Serco granted immigration removal centres contract despite allegations of abuse

Serco granted immigration removal centres contract despite allegations of abuse

Despite reported cases of rampant abuse and sexual misconduct by staff at the Yarl’s Wood detention centre in Bedfordshire, which Serco has been running since 2007, as well as six prisons in Britain, the private firm has been awarded a lucrative £200 million contract by the Home Office to run a further two immigration removal centres.

Serco will take charge of Brook House and Tinsley House which are both currently run by G4S and are situated close to Gatwick airport in West Sussex

In September 2017, the BBC’s Panorama programme broadcast undercover footage showing alleged assaults, humiliation and verbal abuse of detainees by officers at the G4S-run centre.

Last year G4S was fined £19 million after it overcharged the Government to carry out electronic tagging, prompting an audit of its contracts, Presstv Reported.

Two of its former directors are being prosecuted and are due to stand trial next year accused of fraud and false accounting.

Brook House

The contract is to run for eight years from May 2020 with a 2 year extension option.

In a recent court hearing a Nigerian woman gave a harrowing description of having been thrown to the floor “like a bag of cement” in Yarl’s Wood, in an incident involving 11 Serco guards.

In 2014 Serco was forced to publish an internal report into claims of repeated sexual assaults at one of its immigration detention centres, which revealed the company’s investigations into claims made by a female resident of Yarl’s Wood against a male employee

The claims made by a 29-year-old woman from Pakistan remain unproven following investigations by police and the Home Office.

At the time, former Director of Public Prosecutions Ken MacDonald QC said: “Here, the suggestion is that in the face of credible allegations that a member of their staff had committed repeated sexual assaults on an especially vulnerable inmate, Serco conducted an inadequate investigation in secret and then did everything they could to hide their findings from the public.”

Harriet Wistrich, the lawyer representing the alleged victim, said: “The failure of the investigatory process affects not only the complainant but all women detained at Yarl's Wood, since it allows abuse to continue and thrive.”

Norman Abusin, Serco's director at Yarl's Wood, said:

“Sexual contact between residents and staff is always completely unacceptable. We view any complaint of this type of behaviour extremely seriously and have strict procedures for dealing with any such complaints: they are always investigated and the necessary disciplinary action is always taken, including informing the relevant authorities.

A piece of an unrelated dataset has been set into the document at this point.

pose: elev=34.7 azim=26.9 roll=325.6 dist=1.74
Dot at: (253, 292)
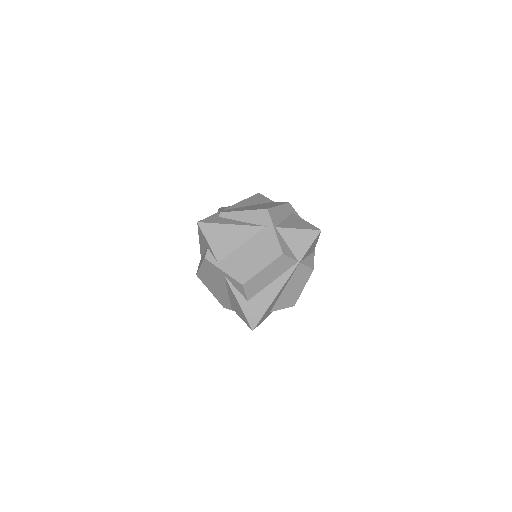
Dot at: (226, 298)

“Our managers and staff work hard to establish and maintain good relationships with the residents. The most recent HM Chief Inspector of Prisons inspection report, issued in October 2013, considered it to be an establishment where residents feel safe and there is little violence.

“However, we are not complacent and make continuous improvements to the services we provide.”

Despite all the assurances, in 2018, in its capacity as provider of asylum housing in Scotland, Serco caused immense outrage when it issued notice to asylum seekers that it planned to change the locks in cases where asylum applications had been refused and tenants had not moved on.

Serco claimed it had a “great deal of experience of caring for people in the immigration system both in the UK and internationally” and it "understood the sensitivity and complexity of this role” and was “committed to ensuring that there is a healthy, decent environment in the centres”.

Immigration minister Kevin Foster said: “This contract is a major step forward in our programme of immigration detention reform. It will significantly improve the day-to-day lives of detainees and the staff who support them."

Alice, one of about 300 women held at Yarl's Wood, where people with disputed immigration status can be detained without a defined time limit, described her experience of the system.

"The staff will not do anything until someone is dead," she said.

"It is not a place for a human being. People leave here with more problems than when they came."

She said her room "smells like sewage" and the food was "so horrible I stopped eating it".

"The food we get, we can see the expiry dates; even the milk has gone off."

She has since been released from detention after six months to continue the immigration process.